L’Etat Rakhine connaît une nouvelle flambée de violence qui commence à prendre des allures de petite guerre civile. Des rebelles rohingyas, entrainés et bénéficiant de soutiens financiers de l’étranger, s’en sont pris aux forces de sécurité birmanes. Celles-ci contre-attaquent en traquant les rebelles, mais aussi en s’en prenant aux civils rohingyas qui fuient les combats.
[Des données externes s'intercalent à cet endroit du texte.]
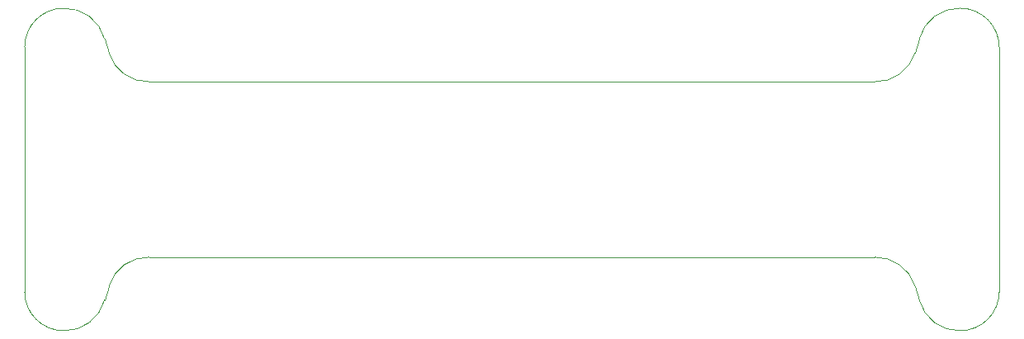
<source format=gm1>
G04 #@! TF.GenerationSoftware,KiCad,Pcbnew,(6.0.8)*
G04 #@! TF.CreationDate,2022-11-19T16:18:39-06:00*
G04 #@! TF.ProjectId,NavBoard_Hardware,4e617642-6f61-4726-945f-486172647761,rev?*
G04 #@! TF.SameCoordinates,Original*
G04 #@! TF.FileFunction,Profile,NP*
%FSLAX46Y46*%
G04 Gerber Fmt 4.6, Leading zero omitted, Abs format (unit mm)*
G04 Created by KiCad (PCBNEW (6.0.8)) date 2022-11-19 16:18:39*
%MOMM*%
%LPD*%
G01*
G04 APERTURE LIST*
G04 #@! TA.AperFunction,Profile*
%ADD10C,0.050000*%
G04 #@! TD*
G04 APERTURE END LIST*
D10*
X188800000Y-111050001D02*
G75*
G03*
X193000000Y-114200000I4074300J1057401D01*
G01*
X105200000Y-84250000D02*
G75*
G03*
X101000000Y-81100000I-4074300J-1057400D01*
G01*
X197000000Y-85100000D02*
G75*
G03*
X193000000Y-81100000I-4000000J0D01*
G01*
X184199998Y-88650082D02*
G75*
G03*
X188350000Y-85700000I125502J4217482D01*
G01*
X193000000Y-114200000D02*
G75*
G03*
X197000000Y-110200000I0J4000000D01*
G01*
X197000000Y-85100000D02*
X197000000Y-110200000D01*
X184200000Y-106650000D02*
X109800000Y-106650000D01*
X97000000Y-110200000D02*
G75*
G03*
X101000000Y-114200000I4000000J0D01*
G01*
X188799999Y-111050001D02*
X188350000Y-109600001D01*
X105200000Y-84250000D02*
X105650000Y-85700000D01*
X188349922Y-109600025D02*
G75*
G03*
X184200000Y-106650000I-4024422J-1267375D01*
G01*
X188350000Y-85700000D02*
X188800000Y-84250000D01*
X101000000Y-81100000D02*
G75*
G03*
X97000000Y-85100000I0J-4000000D01*
G01*
X109800000Y-106649989D02*
G75*
G03*
X105650000Y-109600001I-125500J-4217511D01*
G01*
X105650000Y-109600001D02*
X105200001Y-111050001D01*
X109800000Y-88650000D02*
X184200000Y-88650000D01*
X193000000Y-81100000D02*
G75*
G03*
X188800000Y-84250000I-125700J-4207400D01*
G01*
X105650078Y-85699975D02*
G75*
G03*
X109800000Y-88650000I4024422J1267375D01*
G01*
X97000000Y-110200000D02*
X97000000Y-85100000D01*
X101000000Y-114200002D02*
G75*
G03*
X105200001Y-111050001I125700J4207402D01*
G01*
M02*

</source>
Il y a quelques jours, l’ancien secrétaire général des Nations unies Kofi Annan remettait un rapport à la chef de la diplomatie birmane Aung San Suu Kyi. Il y recommandait de donner une plus grande liberté de mouvement aux civils rohingyas et de fermer les camps de déplacés où vivent 120 000 personnes depuis 2012.

Cycle de violences

Face aux violences de ces derniers jours, il est improbable qu’Aung San Suu Kyi y donne suite dans l’immédiat, d’autant que ce sont les militaires birmans qui ont le dernier mot sur le « dossier Rakhine ».

Les derniers affrontements risquent fortement de relancer un cycle de violences et d'atteintes aux droits de l’homme, y compris des viols collectifs et des exécutions, comme la région en avait connu en octobre dernier après des premières attaques de rebelles. Les tirs de mortiers, samedi, contre des groupes, comprenant des femmes et des enfants, tentant de traverser le frontière entre la Birmanie et le Bangladesh en sont un premier signe.